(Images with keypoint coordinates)
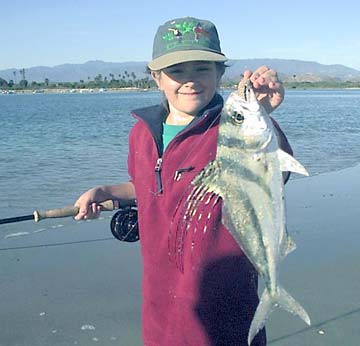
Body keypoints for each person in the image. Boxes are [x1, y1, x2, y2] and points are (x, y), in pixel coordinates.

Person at [75, 17, 292, 346]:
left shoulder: (230, 131)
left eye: (202, 69)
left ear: (220, 74)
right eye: (177, 71)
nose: (190, 81)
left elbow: (271, 171)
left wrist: (264, 115)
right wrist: (107, 192)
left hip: (226, 315)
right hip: (161, 311)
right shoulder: (142, 134)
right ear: (157, 78)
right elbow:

WHAT IS REQUIRED - Using the records above, say how many lines include the string "right". Only the number is wanted.

SOLVED EXERCISE - 6